それは人によって異なる能力を有する。この異能は何かしらのきっかけがなければ目覚めず、目覚めないまま一生を終える人がほとんどであるが、ごくまれに異能に目覚めるものが少数いる。その者たちが『オーレント』である。


吹き飛ばされたアサルトベアはゆっくりと起き上がると、先ほどのように襲い掛かってくることなく、少し離れた位置からキークのこと睨み警戒していた。

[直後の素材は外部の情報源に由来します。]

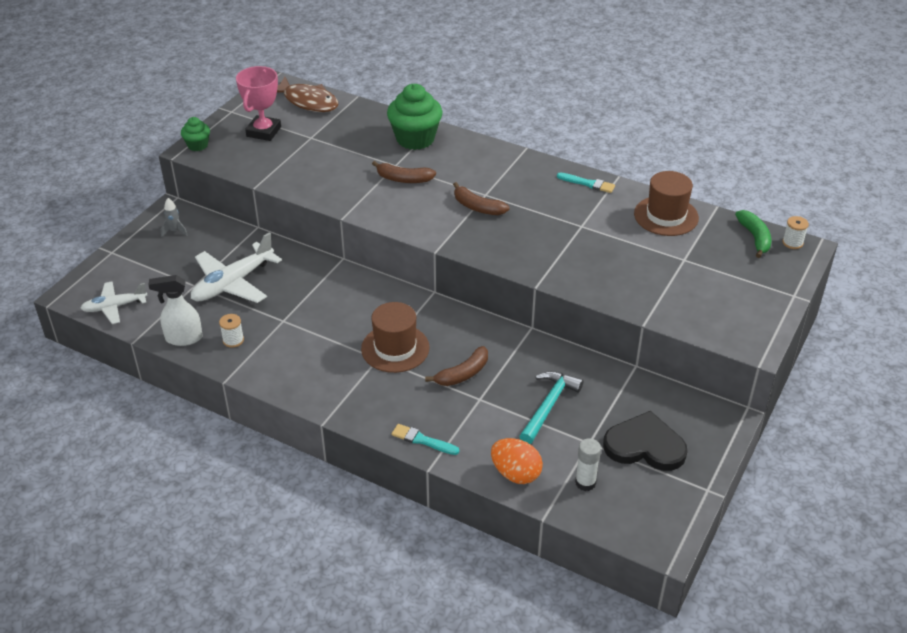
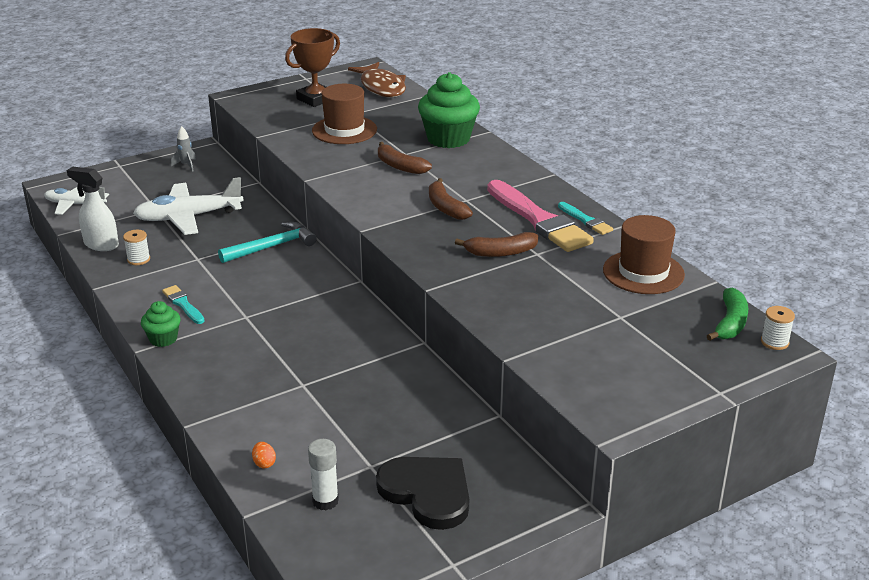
camera: 30 degrees right, 10 degrees down
green cupcake [181,117,210,151] -> green cupcake moved to [141,301,181,347]
pink trophy [236,66,281,141] -> brown trophy [285,28,340,107]
brown hat [361,302,430,373] -> brown hat moved to [312,84,377,144]
turquoise brush [392,424,459,455] -> turquoise brush moved to [162,285,204,324]
brown banana [425,346,488,386] -> brown banana moved to [455,232,538,257]
orange egg [491,438,543,484] -> orange egg [252,442,276,468], size x0.45
turquoise hammer [519,371,583,444] -> turquoise hammer moved to [218,222,317,263]
none -> pink brush [487,180,594,252]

その様子を見てキークは大地を強く蹴り飛ばし、風の力を利用して再びアサルトベアの懐に潜り込み、さらに拳をアサルトベアの腹に叩き込んだ。拳の衝撃でアサルトベアは怯んだ。


「もう一撃くらえ!」


キークが地面を強く踏みつけると、アサルトベアの足元から竜巻が発生し、アサルトベアを上空へと高く吹き飛ばした。アサルトベアはそのまま勢いよく上空から落下し、強く地面に叩きつけられ、それから動かなくなった。


「やった!冒険者さんの勝ちだ!」


キークの勝利を見て、もう安全だと判断した商人は馬車から出てきてキークの方に近づいた。


「まだ終わってない!くるな!」


「は?」


キークに怒鳴られ、呆気にとられ立ち止まる商人。すると、商人の背後の少し離れた茂みから三匹目のアサルトベアが商人を襲おうと向かってきていた。


「ひ、ひぃ!」


驚きのあまり商人は動けずにいた。それを見たキークも商人を助けるためにすぐに走り出す。


(くそ、間に合うか・・・!)


走りながらキークは右手をかまえ、技をくりだそうとした、そのとき。


ドゴオオオオオオオオオオオオオオオっと轟音と共に大きな雷がアサルトベアを包み込み、黒焦げにした。雷をもろにくらったアサルトベアは倒れ、力尽きた。


「間に合ったぁ、二人とも怪我してない?」


トコトコとクリミアがキークたちのもとへ駆け寄ってきていた。


「助かったよクリミア。ありがとう」


キークとクリミアはハイタッチした。


「今の雷も冒険者さんがやったんですか?」


商人がクリミアに尋ねると、クリミアは「はい」とうなずいた。


「私は雷を自在に操ることができるオーレントなんです」


「『風』を操るオーレントに『雷』を操るオーレント・・・。まさか、あなたたちあのトレジャーハンターコンビの『風人雷人』!」


「そうですよ。私が雷人のクリミア・ナスタルシアです」


「そして、俺が風人のキーク・リアライト。町まであともう少し、よろしくお願いします」


キークとクリミアは改めて商人に自己紹介した。